DATE: Monday, May 6, 1996                    TAG: 9605060035
SECTION: EDITORIAL                PAGE: A-6  EDITION: METRO 


MAKE A DEAL IN SEARCH OF A TRAIL PACT

MORE THAN a year after the National Park Service proposed paying Roanoke for ownership or easement rights for 850 acres of city-owned land along the Appalachian Trail, the idea is still just an idea.

Why not make it a reality?

The Appalachian Trail ranks with motherhood and apple pie, in these parts, as a blessing unmarred by fault of any kind. But the matter is touchy, nevertheless, because the land in question, between Tinker Mountain and McAfee Knob in Botetourt and Roanoke counties, is in the watershed of the Carvins Cove Reservoir, the city's sole water supply.

Roanoke officials want to guard the city's ability to protect it.

The park service, for its part, wants to protect the trail and its surrounding land. The two goals are not at cross-purposes. On the contrary, they are mutually supportive.

The city readily concurs that the trail, well-maintained along this section and beyond by volunteers in the Roanoke Appalachian Trail Club, makes an excellent neighbor. The city manager says Roanoke is willing to give the trail everything it wants, short of ownership.

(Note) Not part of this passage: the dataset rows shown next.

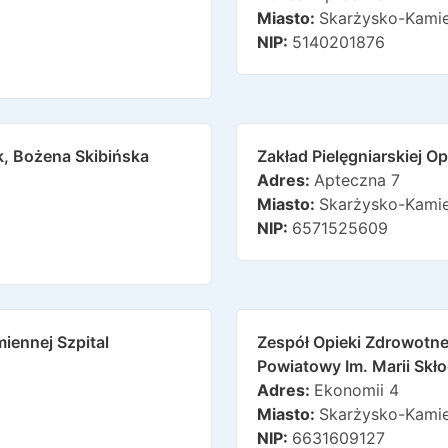
Miasto:
Skarżysko-Kami
NIP:
5140201876
k, Bożena Skibińska
Zakład Pielęgniarskiej 
Adres:
Apteczna 7
Miasto:
Skarżysko-Kami
NIP:
6571525609
iennej Szpital
Zespół Opieki Zdrowotne
Powiatowy Im. Marii Skł
Adres:
Ekonomii 4
Miasto:
Skarżysko-Kami
NIP:
6631609127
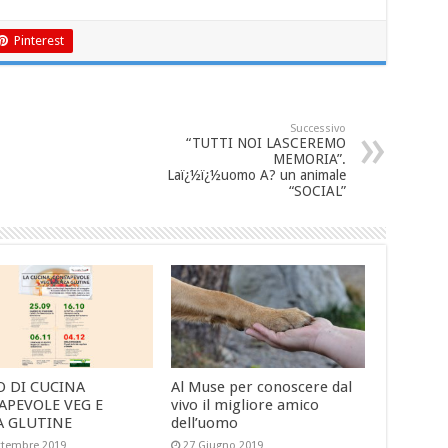
Pinterest
Successivo
“TUTTI NOI LASCEREMO
MEMORIA”.
Laï¿½ï¿½uomo A? un animale
“SOCIAL”
O DI CUCINA
Al Muse per conoscere dal
APEVOLE VEG E
vivo il migliore amico
A GLUTINE
dell’uomo
ttembre 2019
27 Giugno 2019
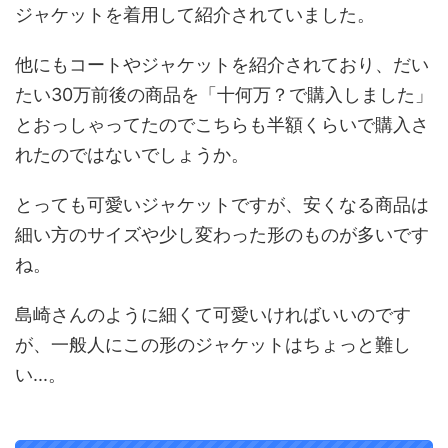
ジャケットを着用して紹介されていました。
他にもコートやジャケットを紹介されており、だい
たい30万前後の商品を「十何万？で購入しました」
とおっしゃってたのでこちらも半額くらいで購入さ
れたのではないでしょうか。
とっても可愛いジャケットですが、安くなる商品は
細い方のサイズや少し変わった形のものが多いです
ね。
島崎さんのように細くて可愛いければいいのです
が、一般人にこの形のジャケットはちょっと難し
い...。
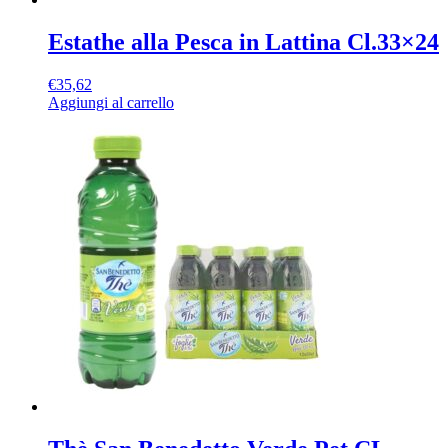
Estathe alla Pesca in Lattina Cl.33×24
€
35,62
Aggiungi al carrello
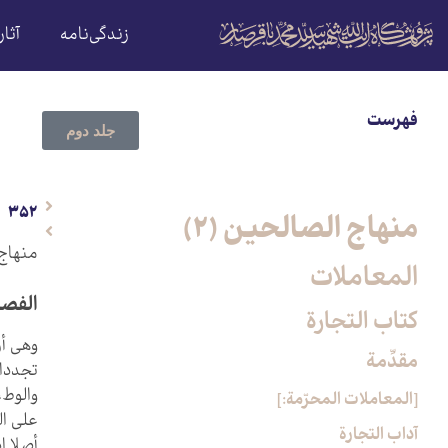
زندگی‌نامه
آثار
فهرست
جلد دوم
352
منهاج الصالحین (2)
منهاج 
المعاملات
الفص
كتاب التجارة
وهي أر
مقدِّمة
تجددا 
والوطء
[المعاملات المحرّمة:]
على ال
آداب التجارة
أصلا إذ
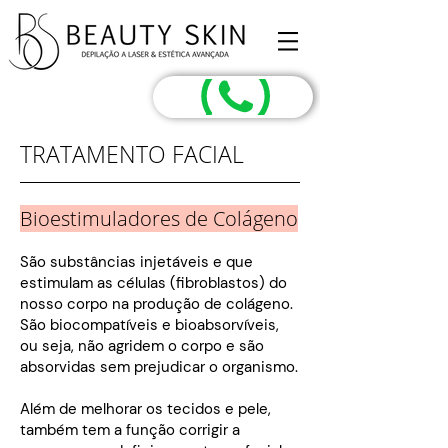
TRATAMENTO FACIAL
Bioestimuladores de Colágeno
São substâncias injetáveis e que
estimulam as células (fibroblastos) do
nosso corpo na produção de colágeno.
São biocompatíveis e bioabsorvíveis,
ou seja, não agridem o corpo e são
absorvidas sem prejudicar o organismo.
Além de melhorar os tecidos e pele,
também tem a função corrigir a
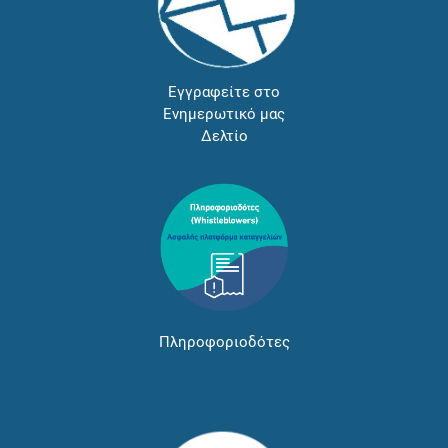
Εγγραφείτε στο
Ενημερωτικό μας
Δελτίο
Πληροφοριοδότες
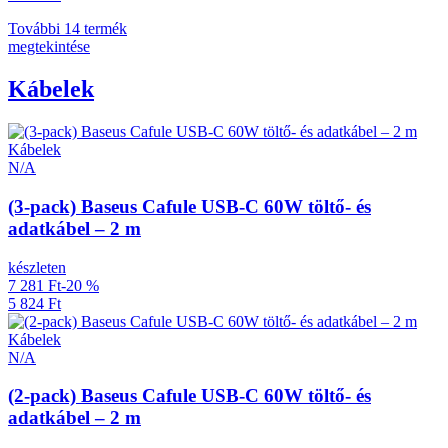
További 14 termék
megtekintése
Kábelek
Kábelek
N/A
(3-pack) Baseus Cafule USB-C 60W töltő- és
adatkábel – 2 m
készleten
7 281 Ft
-20 %
5 824 Ft
Kábelek
N/A
(2-pack) Baseus Cafule USB-C 60W töltő- és
adatkábel – 2 m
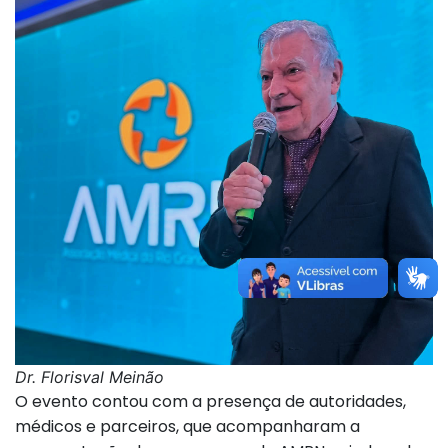
Dr. Florisval Meinão
O evento contou com a presença de autoridades,
médicos e parceiros, que acompanharam a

No problem. The park service is willing to pay the city for a 1,000-foot-wide easement guaranteeing that the trail and the land surrounding it would stay in its natural state. An easement would leave ownership of the property with the city, and restrict government use of the land to the purpose for which the easement was granted - in this case, passive recreation such as hiking and bird-watching.

The city couldn't ask for a more restrictive use to protect its water supply. But it doesn't plan to allow development in the area anyway, city officials say. Why grant the easement and lose any control?

Well, because the only control that would be lost is the flexibility to allow what both sides say they don't want anyway. An easement would guarantee protection against, say, future roads or radio towers. And the city would be paid for that protection.

So what's holding up talks, not to mention an agreement?

When first approached about the idea, Mayor David Bowers proposed using the money, if there ever were to be any, to contribute to a greenways trust for developing walking and cycling paths in the city. Good idea. It's time Roanoke took him up on it.